GENEVA--The U.N. denounced the Vatican on Wednesday for failing to stamp out systematic child abuse and called on the Church to remove all clergy suspected of raping or molesting children.

In a hard-hitting report, the U.N. Committee on the Rights of the Child slammed the Holy See for failing to live up to repeated pledges to put its house in order, and said all clergy and lay employees suspected of abuse must be turned over to the police.

“The committee expresses serious concern that in dealing with child victims of different forms of abuse, the Holy See has systematically placed preservation of the reputation of the Church and the alleged offender over the protection of child victims,” it said.

It urged the Vatican to “immediately remove all known and suspected child sexual abusers from assignment and refer the matter to the relevant law enforcement authorities for investigation and prosecution purposes.”

Committee head Kirsten Sandberg said that despite the Vatican's pledges to adopt a zero tolerance approach, it was in clear breach of the 1989 U.N. Convention on the Rights of the Child.

“The simple answer is yes, they are in breach of the Convention as up to now, because they haven't done all the things that they should have done,” Sandberg told reporters.

The report said the Vatican “has not acknowledged the extent of the crimes committed, has not taken the necessary measures to address cases of child sexual abuse and to protect children, and has adopted policies and practices which have led to the continuation of the abuse by and the impunity of the perpetrators.”

It blasted the practice of transferring abusers to different parishes within countries, and even across borders, in an attempt to cover up their crimes and remove them from the clutches of justice.

“Offenders' mobility, which has allowed many priests to remain in contact with children and to continue to abuse them, still places children in many countries at high risk of sexual abuse, as dozens of child sexual offenders are reported to be still in contact with children,” it said.

The report followed a landmark hearing last month during which members of the committee — made up of 18 independent human rights experts from around the globe — grilled senior Churchmen and repeatedly questioned the Vatican's resolve.

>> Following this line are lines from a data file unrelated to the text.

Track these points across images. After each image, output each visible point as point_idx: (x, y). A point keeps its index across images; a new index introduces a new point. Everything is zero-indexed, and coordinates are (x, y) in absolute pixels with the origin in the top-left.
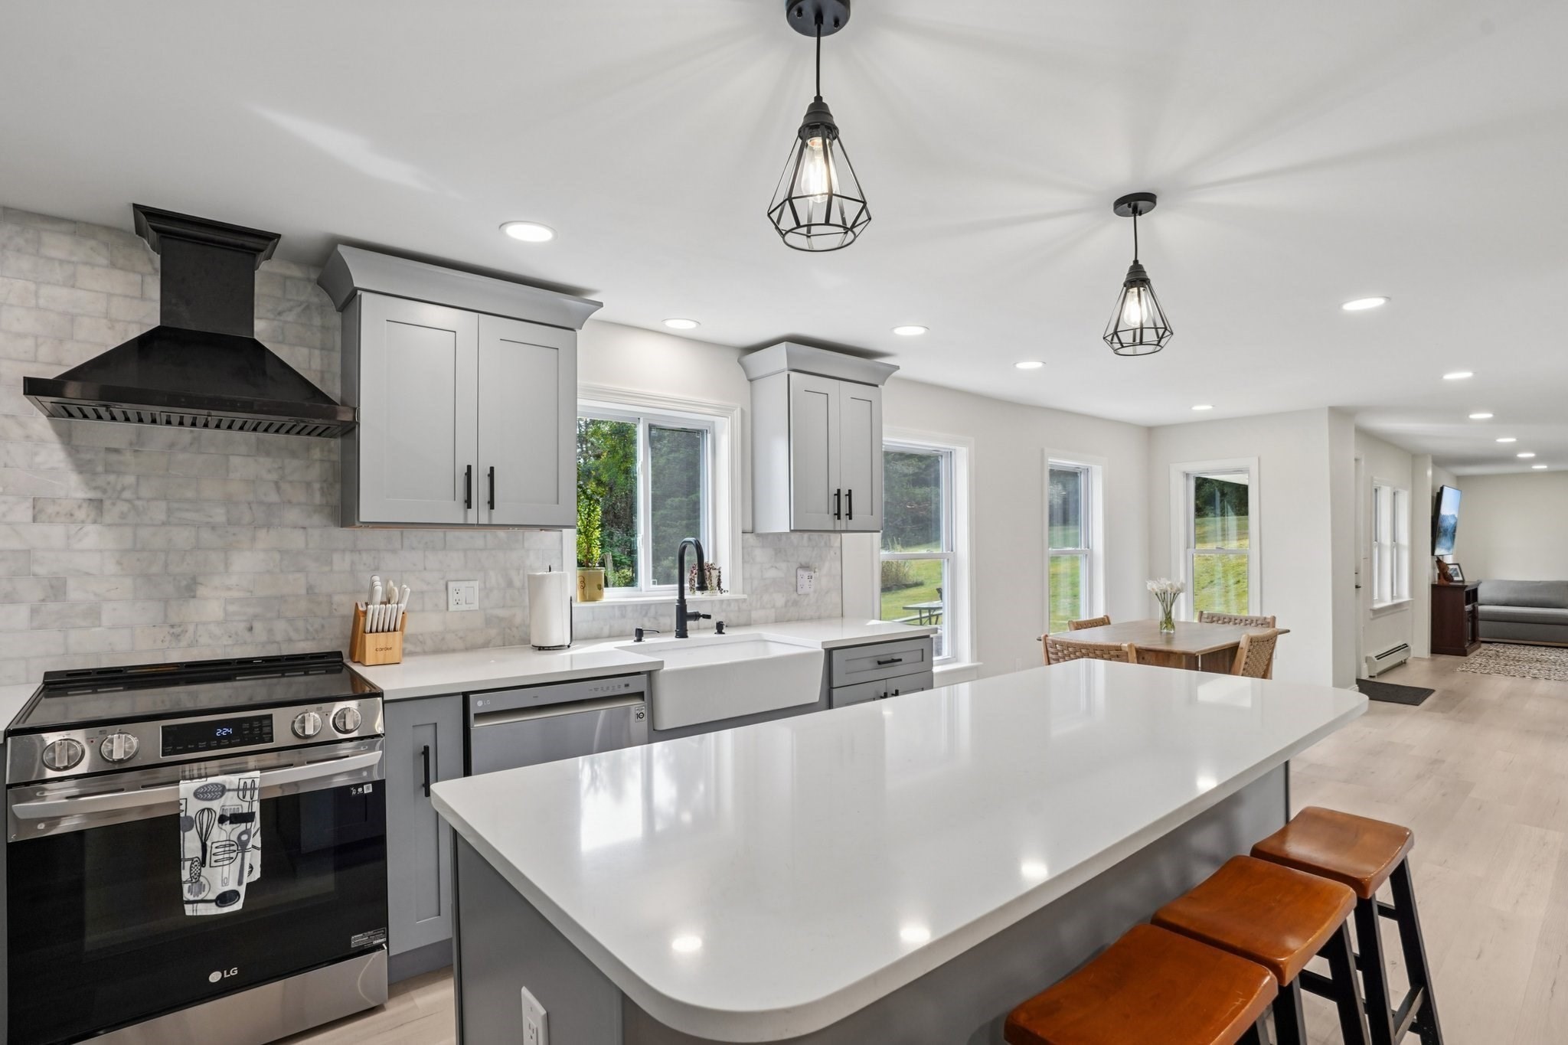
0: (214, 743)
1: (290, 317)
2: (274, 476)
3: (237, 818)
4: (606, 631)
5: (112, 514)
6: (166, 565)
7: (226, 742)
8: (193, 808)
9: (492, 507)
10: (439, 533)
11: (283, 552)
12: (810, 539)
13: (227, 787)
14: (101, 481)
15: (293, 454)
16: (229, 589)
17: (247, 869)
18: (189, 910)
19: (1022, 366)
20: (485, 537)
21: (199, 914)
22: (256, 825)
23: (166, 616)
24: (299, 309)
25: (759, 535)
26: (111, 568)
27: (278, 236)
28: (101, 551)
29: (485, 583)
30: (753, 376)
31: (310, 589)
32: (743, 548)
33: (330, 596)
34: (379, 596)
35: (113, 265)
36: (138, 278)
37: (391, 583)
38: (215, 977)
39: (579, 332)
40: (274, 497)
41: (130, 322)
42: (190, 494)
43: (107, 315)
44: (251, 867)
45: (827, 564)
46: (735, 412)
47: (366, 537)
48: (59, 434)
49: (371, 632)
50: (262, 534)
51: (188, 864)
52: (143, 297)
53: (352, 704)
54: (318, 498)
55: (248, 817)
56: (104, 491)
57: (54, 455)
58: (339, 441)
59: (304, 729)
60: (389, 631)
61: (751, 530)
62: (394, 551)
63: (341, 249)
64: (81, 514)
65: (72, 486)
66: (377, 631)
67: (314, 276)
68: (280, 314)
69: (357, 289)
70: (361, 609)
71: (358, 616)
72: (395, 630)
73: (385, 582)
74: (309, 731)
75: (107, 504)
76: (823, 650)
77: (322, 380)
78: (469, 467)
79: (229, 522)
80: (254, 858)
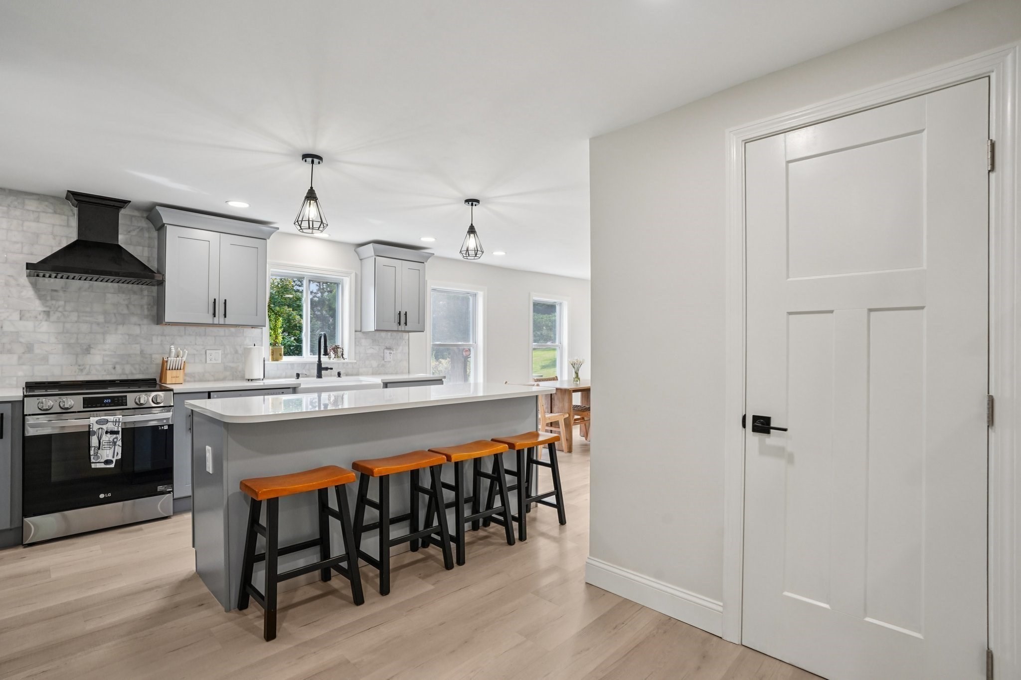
0: (103, 405)
1: (134, 233)
2: (126, 302)
3: (112, 432)
4: (284, 374)
5: (54, 317)
6: (77, 339)
7: (108, 405)
8: (95, 427)
9: (225, 317)
10: (202, 329)
11: (129, 335)
12: (391, 335)
13: (109, 420)
14: (49, 303)
15: (135, 293)
16: (105, 350)
17: (116, 454)
18: (93, 466)
19: (496, 253)
20: (225, 330)
21: (97, 467)
22: (120, 436)
23: (77, 361)
24: (138, 230)
25: (364, 333)
26: (53, 340)
27: (130, 201)
28: (49, 333)
29: (224, 351)
30: (362, 258)
31: (142, 352)
32: (355, 338)
33: (151, 355)
34: (173, 354)
35: (55, 212)
36: (66, 217)
37: (179, 349)
38: (102, 496)
39: (268, 240)
40: (125, 311)
41: (62, 236)
42: (88, 309)
43: (52, 233)
44: (117, 453)
45: (401, 347)
46: (352, 275)
47: (168, 329)
48: (31, 283)
49: (169, 369)
50: (120, 327)
51: (93, 449)
52: (68, 226)
53: (161, 393)
54: (146, 312)
55: (117, 433)
56: (50, 308)
57: (29, 292)
58: (156, 287)
59: (140, 401)
60: (178, 369)
61: (359, 331)
62: (181, 336)
63: (157, 208)
64: (40, 317)
65: (36, 305)
66: (172, 369)
67: (145, 215)
68: (129, 232)
69: (164, 224)
70: (165, 360)
71: (164, 363)
72: (180, 369)
73: (176, 349)
74: (142, 402)
75: (52, 313)
76: (382, 384)
77: (149, 261)
78: (215, 300)
79: (106, 322)
80: (119, 449)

Like other signatories of the 1989 U.N. Convention on the Rights of the Child, the Vatican agrees to be scrutinized by the panel.

It appeared before the committee in 1995, but that was prior to the abuse issue bursting into the spotlight.

Since 2001, Church abuse cases from around the globe have been dealt with internally by the Congregation for the Doctrine of the Faith — the Vatican's justice department.

'Code of silence'

The committee complained that it had failed to receive data on all cases of child sexual abuse handled by the Congregation or the resulting punishments.